By Anne-Sophie Guernon


The University of Oxford is the English-speaking world’s oldest University with over 800 years for history. Accordingly, these multiple centuries of history means that Oxford has some amusing (and weird) traditions.


A student’s first real encounter with these quirky traditions is MATRICULATION. Matriculation is the ceremony in which students become officially enrolled as members of the University. It is a once in a lifetime experience because students can only matriculate once… even if they pursue many degrees at Oxford! Now, to get prepared for Matriculation, students must wear the “Oxford uniform” called ‘Sub Fusc’. This Latin phrase means dark brown, although the regalia is actually white and black/dark. At matriculation, students parade through the streets of Oxford, travelling from their College to the Sheldonian Theatre. There, a short 5 minute speech is given in Latin, and, magically, the students are now matriculated. Most interestingly though, during exam season, you won’t see students sporting grey sweatpants and dirty hoodies because Oxford students are traditionally required to wear the academic dress (a.k.a. sub fusc) instead!


Another tradition you quickly encounter is FORMAL dinners, balls and feasts. Sounds very regal and ‘boujee’…. well it kind of is! Colleges host formals every week where students, faculty, fellows, and guests dress to the nines, in black tie attire, to eat fancy three+ course meals and drink copious amounts of wine while sitting in a beautiful dining hall (and yes, some halls look like Hogwarts…).


Now, one of my favourite and the most mundane traditions is the PUFFER JACKETS. No tourist or Oxford-local is unaccustomed to seeing swarms of students, all sporting these same black puffer jackets. Indeed, it is an unofficial custom that students purchase College-crested puffer jackets upon arrival at the Uni. Not only do students all look the same at matriculation and at formals, thanks to the puffer jackets, students now look the same while in town, at Westgate or on their way to class. Albeit their practicality, these puffers do greatly contribute to the ‘cult-like’ appearance of Oxford University to all external observers.
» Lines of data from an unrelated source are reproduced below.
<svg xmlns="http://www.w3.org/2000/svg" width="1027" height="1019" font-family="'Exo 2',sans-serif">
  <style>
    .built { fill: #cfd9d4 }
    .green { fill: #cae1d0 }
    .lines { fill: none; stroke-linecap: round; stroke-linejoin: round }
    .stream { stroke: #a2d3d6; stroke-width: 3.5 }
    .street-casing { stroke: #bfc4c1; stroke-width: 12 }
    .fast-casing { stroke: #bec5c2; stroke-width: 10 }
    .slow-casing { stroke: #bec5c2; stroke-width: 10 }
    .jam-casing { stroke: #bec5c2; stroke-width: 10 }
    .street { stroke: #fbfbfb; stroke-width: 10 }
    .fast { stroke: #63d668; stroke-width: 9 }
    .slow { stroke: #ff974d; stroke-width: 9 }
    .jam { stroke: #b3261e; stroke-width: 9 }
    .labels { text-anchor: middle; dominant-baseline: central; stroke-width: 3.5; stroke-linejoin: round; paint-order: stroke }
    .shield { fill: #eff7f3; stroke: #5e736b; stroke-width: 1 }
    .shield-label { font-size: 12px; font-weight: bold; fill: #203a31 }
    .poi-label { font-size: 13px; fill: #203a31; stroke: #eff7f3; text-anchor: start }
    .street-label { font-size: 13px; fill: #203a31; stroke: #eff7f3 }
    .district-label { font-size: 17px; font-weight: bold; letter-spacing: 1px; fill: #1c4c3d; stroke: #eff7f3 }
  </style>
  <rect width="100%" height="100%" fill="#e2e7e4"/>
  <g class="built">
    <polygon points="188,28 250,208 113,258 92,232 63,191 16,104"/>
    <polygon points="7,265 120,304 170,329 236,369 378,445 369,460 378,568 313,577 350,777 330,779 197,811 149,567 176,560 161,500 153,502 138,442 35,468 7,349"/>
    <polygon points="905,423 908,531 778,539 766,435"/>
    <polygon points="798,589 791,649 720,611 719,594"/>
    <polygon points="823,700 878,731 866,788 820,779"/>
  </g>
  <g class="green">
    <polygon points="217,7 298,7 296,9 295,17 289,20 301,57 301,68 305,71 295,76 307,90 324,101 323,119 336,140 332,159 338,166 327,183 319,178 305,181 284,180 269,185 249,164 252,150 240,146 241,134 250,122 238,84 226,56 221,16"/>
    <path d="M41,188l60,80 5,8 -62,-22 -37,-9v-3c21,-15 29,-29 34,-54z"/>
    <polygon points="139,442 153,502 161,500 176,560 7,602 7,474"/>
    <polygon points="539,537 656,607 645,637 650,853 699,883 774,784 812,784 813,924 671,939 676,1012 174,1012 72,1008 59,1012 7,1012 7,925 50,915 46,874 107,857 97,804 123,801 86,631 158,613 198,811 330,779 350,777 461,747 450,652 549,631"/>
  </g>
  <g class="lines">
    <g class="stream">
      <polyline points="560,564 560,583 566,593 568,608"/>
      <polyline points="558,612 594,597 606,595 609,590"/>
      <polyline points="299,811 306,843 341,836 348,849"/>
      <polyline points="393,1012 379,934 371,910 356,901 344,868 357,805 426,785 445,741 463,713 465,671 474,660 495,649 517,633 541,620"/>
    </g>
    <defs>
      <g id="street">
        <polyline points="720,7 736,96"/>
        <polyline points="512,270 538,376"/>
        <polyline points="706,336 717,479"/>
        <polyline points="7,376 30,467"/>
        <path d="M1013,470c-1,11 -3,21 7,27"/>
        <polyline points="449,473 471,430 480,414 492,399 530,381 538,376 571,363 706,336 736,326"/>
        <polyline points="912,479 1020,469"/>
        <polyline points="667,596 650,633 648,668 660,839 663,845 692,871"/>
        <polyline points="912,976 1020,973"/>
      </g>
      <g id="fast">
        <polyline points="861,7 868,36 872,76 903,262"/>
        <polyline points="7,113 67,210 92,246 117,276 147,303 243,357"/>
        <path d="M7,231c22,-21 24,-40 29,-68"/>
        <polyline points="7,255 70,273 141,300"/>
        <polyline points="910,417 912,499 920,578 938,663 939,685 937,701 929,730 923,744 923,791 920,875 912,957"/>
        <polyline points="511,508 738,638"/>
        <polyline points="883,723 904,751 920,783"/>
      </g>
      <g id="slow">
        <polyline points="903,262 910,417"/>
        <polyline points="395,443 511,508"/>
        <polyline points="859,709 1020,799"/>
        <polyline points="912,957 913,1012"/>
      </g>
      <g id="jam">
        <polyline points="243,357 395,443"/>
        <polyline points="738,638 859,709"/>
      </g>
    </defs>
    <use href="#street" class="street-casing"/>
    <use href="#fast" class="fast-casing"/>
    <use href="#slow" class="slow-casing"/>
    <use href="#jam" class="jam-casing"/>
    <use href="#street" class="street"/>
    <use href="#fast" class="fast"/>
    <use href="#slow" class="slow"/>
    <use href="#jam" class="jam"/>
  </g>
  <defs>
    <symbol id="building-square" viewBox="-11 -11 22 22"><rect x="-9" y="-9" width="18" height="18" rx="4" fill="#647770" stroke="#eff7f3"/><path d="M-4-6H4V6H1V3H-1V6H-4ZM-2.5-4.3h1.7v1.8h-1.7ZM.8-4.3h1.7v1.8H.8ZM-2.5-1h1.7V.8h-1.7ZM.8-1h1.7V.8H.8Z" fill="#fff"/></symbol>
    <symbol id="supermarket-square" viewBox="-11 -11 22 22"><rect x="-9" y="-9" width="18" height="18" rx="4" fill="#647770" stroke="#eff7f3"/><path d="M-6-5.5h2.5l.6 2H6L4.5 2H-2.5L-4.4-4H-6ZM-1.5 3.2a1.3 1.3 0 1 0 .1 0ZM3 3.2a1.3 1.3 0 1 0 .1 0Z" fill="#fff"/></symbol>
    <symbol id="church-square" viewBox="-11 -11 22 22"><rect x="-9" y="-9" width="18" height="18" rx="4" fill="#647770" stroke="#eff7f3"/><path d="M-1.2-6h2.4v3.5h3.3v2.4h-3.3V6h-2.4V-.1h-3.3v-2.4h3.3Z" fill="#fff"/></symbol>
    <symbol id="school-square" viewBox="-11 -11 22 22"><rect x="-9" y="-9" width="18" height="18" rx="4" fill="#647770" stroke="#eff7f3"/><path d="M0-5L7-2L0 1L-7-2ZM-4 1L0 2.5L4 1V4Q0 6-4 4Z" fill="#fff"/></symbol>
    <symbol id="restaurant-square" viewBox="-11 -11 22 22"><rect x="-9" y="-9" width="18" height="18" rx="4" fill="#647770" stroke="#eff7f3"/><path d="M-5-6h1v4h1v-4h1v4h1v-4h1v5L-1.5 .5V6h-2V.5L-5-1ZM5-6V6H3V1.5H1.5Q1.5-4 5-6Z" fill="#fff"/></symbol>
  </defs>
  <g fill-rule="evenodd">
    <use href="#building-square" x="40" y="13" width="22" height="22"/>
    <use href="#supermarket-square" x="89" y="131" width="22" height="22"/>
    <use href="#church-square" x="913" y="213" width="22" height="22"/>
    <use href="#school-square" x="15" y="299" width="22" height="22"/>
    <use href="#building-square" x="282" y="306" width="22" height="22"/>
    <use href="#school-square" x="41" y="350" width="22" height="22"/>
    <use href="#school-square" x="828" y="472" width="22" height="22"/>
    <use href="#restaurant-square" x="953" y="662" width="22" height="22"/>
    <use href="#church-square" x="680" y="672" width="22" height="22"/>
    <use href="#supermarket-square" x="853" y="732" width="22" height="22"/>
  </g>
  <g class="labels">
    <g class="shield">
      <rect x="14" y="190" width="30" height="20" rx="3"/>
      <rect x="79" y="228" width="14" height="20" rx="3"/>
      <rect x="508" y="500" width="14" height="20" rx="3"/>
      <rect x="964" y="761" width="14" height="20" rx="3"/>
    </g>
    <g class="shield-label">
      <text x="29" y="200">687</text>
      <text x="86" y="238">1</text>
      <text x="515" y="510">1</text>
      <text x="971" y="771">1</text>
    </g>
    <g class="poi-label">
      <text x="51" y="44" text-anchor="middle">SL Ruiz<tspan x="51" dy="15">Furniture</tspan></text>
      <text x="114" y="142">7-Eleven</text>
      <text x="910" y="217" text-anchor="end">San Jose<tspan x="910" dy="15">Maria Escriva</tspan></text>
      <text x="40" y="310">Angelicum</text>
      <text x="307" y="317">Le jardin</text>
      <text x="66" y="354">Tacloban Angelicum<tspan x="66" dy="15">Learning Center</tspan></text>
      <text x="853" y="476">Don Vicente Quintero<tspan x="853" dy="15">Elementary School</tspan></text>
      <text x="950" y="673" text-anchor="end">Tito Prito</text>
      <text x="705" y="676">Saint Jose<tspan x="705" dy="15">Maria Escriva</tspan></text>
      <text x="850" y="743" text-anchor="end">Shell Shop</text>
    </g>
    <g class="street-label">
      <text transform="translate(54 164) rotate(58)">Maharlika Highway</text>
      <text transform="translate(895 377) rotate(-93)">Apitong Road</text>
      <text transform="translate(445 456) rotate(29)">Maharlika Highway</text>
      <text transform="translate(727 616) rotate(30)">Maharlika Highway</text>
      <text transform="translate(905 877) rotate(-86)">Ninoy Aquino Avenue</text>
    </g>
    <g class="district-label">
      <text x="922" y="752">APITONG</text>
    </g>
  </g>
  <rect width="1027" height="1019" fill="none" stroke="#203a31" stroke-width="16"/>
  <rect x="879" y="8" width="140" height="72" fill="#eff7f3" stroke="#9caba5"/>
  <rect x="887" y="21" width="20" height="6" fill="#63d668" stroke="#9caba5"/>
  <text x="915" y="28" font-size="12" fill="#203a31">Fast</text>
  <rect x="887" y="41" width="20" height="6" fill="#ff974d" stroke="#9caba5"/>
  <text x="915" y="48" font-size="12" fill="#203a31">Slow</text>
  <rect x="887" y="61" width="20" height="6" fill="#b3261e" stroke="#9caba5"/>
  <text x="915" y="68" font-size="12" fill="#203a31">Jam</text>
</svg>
Lastly, I really look forward to my TRASHING. Trashing is an Oxford tradition which happens when a student has completed the final examinations. Friends gather together and lovingly throw string foam, glitter, paint, powder, prosecco (or champagne, depending on the budget) and other various substances on the student who is getting ‘trashed’. Since it is customary that students undergo exams in their full academic dress, the student’s sub fusc gets ceremonially ruined during the Trashing. It is a very playful way to celebrate the end of the gruelling examination period, and the end of a well-deserved degree at Oxford.